The Church, he said, “cannot accept relationships between people of the same sex in a way that means they will be treated as marriage.”

On priestly celibacy, a hot topic for the ultra-liberal German Catholic Church, the issue is closed, he added. “Priestly celibacy is the example and words of Jesus and found in the spiritual experience of the Latin Church, a particular expression.” Rumblings within the Catholic Church in Germany to change this practice, he said, come from misunderstandings of sexuality common to the times.

He also decried the growing notion of a “German Church” understood as separate and independent from Rome. He spoke instead of the Catholic Church in Germany, saying that it suffers not from “Roman centralism” but the fact that “we have too little unity.”

“The Church does not suffer from centralization, but the fact that the centrifugal forces are too strong.”

In a previous interview last year, Müller said that being Catholic at a “reduced price” was not possible, but one had to accept Catholic teaching in its entirety. People cannot create their own Church, “according to taste and in respect to the zeitgeist.”

Josef Schuster, vice president of the Central Council of Jews in Germany, responded to the comments, saying that Müller does not know what a “pogrom” means. The archbishop, he said, as one of the highest dignitaries of the Catholic Church,  “would be well advised to immediately correct his statement publicly”.

But Jerusalem Rabbi David Rosen, the international director of the American Jewish Committee for Interreligious Affairs, has countered that the comments have been interpreted “maliciously”.

“Is no comparison with the atrocities of the Holocaust ever appropriate?” asked Rosen.

“It is also clear to any reasonable person,” he added, “It is also clear to any reasonable person who rereads the words of Archbishop Müller, however, that such a comparison was not his intention. Refer to the interview, this can only be the result of malicious intent.”

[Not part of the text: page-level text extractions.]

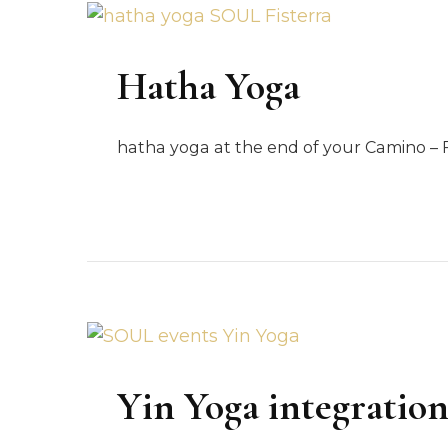
Hatha Yoga
hatha yoga at the end of your Camino – F
Yin Yoga integratio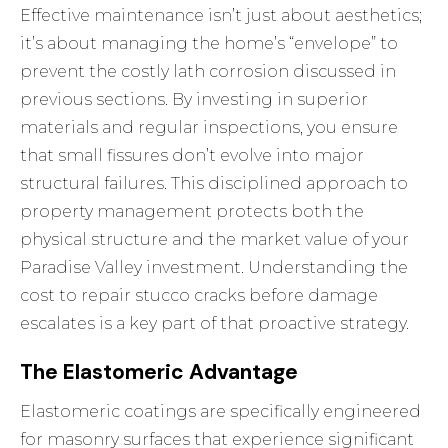
Effective maintenance isn’t just about aesthetics;
it’s about managing the home’s “envelope” to
prevent the costly lath corrosion discussed in
previous sections. By investing in superior
materials and regular inspections, you ensure
that small fissures don’t evolve into major
structural failures. This disciplined approach to
property management protects both the
physical structure and the market value of your
Paradise Valley investment. Understanding the
cost to repair stucco cracks
before damage
escalates is a key part of that proactive strategy.
The Elastomeric Advantage
Elastomeric coatings are specifically engineered
for masonry surfaces that experience significant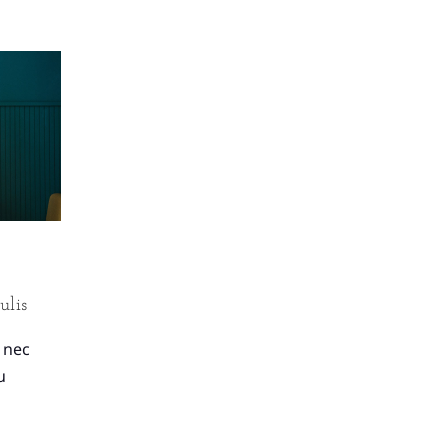
ulis
, nec
u
.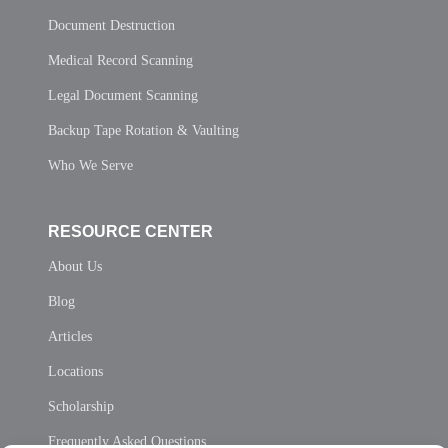
Document Destruction
Medical Record Scanning
Legal Document Scanning
Backup Tape Rotation & Vaulting
Who We Serve
RESOURCE CENTER
About Us
Blog
Articles
Locations
Scholarship
Frequently Asked Questions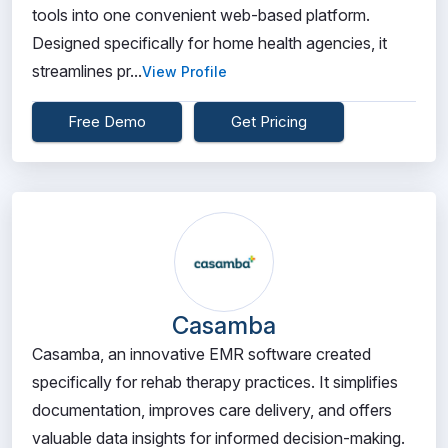
tools into one convenient web-based platform.
Designed specifically for home health agencies, it
streamlines pr...
View Profile
Free Demo
Get Pricing
Casamba
Casamba, an innovative EMR software created
specifically for rehab therapy practices. It simplifies
documentation, improves care delivery, and offers
valuable data insights for informed decision-making.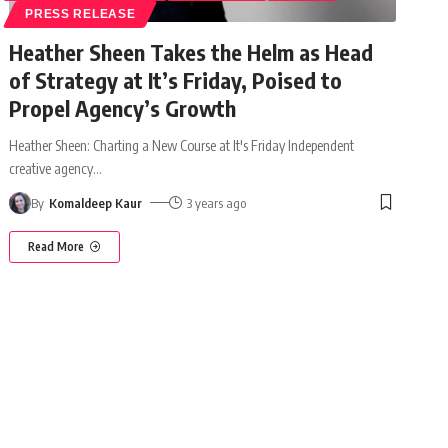
PRESS RELEASE
Heather Sheen Takes the Helm as Head
of Strategy at It’s Friday, Poised to
Propel Agency’s Growth
Heather Sheen: Charting a New Course at It's Friday Independent
creative agency
…
By
Komaldeep Kaur
3 years ago
Read More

Müller made his comments in response to a growing movement among the “Boomer” generation of extreme-left clergy in Germany, Austria and elsewhere. Groups of clergy and laity have formed in Germany, Austria and Ireland who have publicly declared themselves independent of the Catholic Church’s authority and denied certain key doctrines regarding the nature of the priesthood and the Church.

However, in June last year, one of the Church’s most prominent prelates, the Cardinal Archbishop of Vienna, Christoph Schönborn, who had been ordered by Rome to bring Austrian group into line, told the Austrian Priests’ Initiative that they will not be required to renounce their anti-Catholic work.

The Initiative had issued a public letter titled, “A Call to Disobedience,” that demanded the Church change her teachings on priestly celibacy and homosexuality, and had been the subject of a direct papal rebuke from the pulpit of St. Peter’s Basilica. Schönborn sympathetically heard their grievances, even bringing a letter from the group to give to the pope personally, and told them they must renounce only the letter’s use of the word “disobedience.”

“You can easily remain a member of the Priests Initiative,” the cardinal’s spokesman said. “You must only distance yourself from the ‘Call to Disobedience’ in an appropriate way.”